Indexing is also a bear from an IO perspective.  First, BTrees currently
keep a count at each level, so every change to a btree changes a node at
each level of the BTree.  For a ZCatalog, there are a lot of btrees
(something like 2n+4 for n indexes, I think -- don't quote me on that,
it's been a while), and each one changes (last I looked, every index was
updated even if the value indexed in a particular one hadn't changed. 
This may have been improved since).  Not only is this bad from a hotspot
point of view (always a conflict on the root node of the tree), but you
end up doing a *lot* of IO.  During my experiments that led to
BerkeleyStorage, I was watching the Data.fs grow by 47K per transaction
for adding indexed objects of ~1K in size.  Watching this with
tranalyzer, this turns out to be 1K of object, and 46K of updated btree
pages :).  Note that BerkeleyStorage only prevents the file from growing
that much -- it still has to do all that IO (in fact, it has to do ~2-3
times that much IO, due to the nature of BerkeleyDB.  A relational
storage would have similar issues.  For ammount of IO done, FileStorage
is about as efficient as you can possibly be -- it's just that it trades
that off against space reclamation). 

Also, with any kind of Berkeley or Relational storage, there is a second
hidden IO and storage penalty: you're storing a btree inside a btree. In
other words, the lower-level DB uses btrees to store your objects,
including interior nodes of the higher-level ZODB btree. Every interior
node of the ZODB Btree needs a leaf node (and supporting interior nodes)
in the DB's btrees. so you get taxed twice, on both I/O and storage
space used.

Not to discourage anyone from using ZODB, necessarily.  There are a lot
of things it's fantastic for, and without a doubt ZODB is getting better
at handling higher write ratios. Over time there will be more and
more applications that previously would have required an external SQL or
other kind of database that can be done in ZODB instead.  However, there
will also IMHO always be applications that ZODB just isn't as suitable
for. You have to thing long and hard before committing to one or ther
other. And then there's the worry of what happens if you chose wrong.

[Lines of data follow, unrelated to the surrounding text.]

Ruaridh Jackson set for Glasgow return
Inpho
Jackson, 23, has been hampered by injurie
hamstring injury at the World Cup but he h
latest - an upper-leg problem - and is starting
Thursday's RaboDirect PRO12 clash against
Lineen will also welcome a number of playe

We were faced with exactly these issues, and the extremes of them, to
boot.  We have a *large*, *very* high write ratio, lots of indexes type
of application based on ZPublisher/DTML that we'd like to port
to/replace with something Zope based.  Yet we might need to make another
instance of this same type of application used by only a few people with
a small ammount of data -- it would really suck to have to have to have
another instance of the same expensive database system to support a
miniscule ammount of data, because everything was coded only with SQL in
mind). 

This is what led ultimately to ZPatterns -- you can write applications
and not have to decide up front on ZODB or SQL.  And you can change your
mind later (Seen that TV commercial? suddenly your online store is
selling a zillion items per month instead of the 1000 you planned for. 
oops!).  You can even decide on an instance by instance basis.  You
configure with ZODB for a small department or client, and Oracle or
Sybase for a huge one -- and the small guy doesn't have to pay for the
DB license and DBA!). Since then, we've discovered a number of other
benefits to the model.

Hmmm... I didn't intend to write a ZPatterns advertisement when I
started, honest! But this seems to have turned into one nonetheless :^)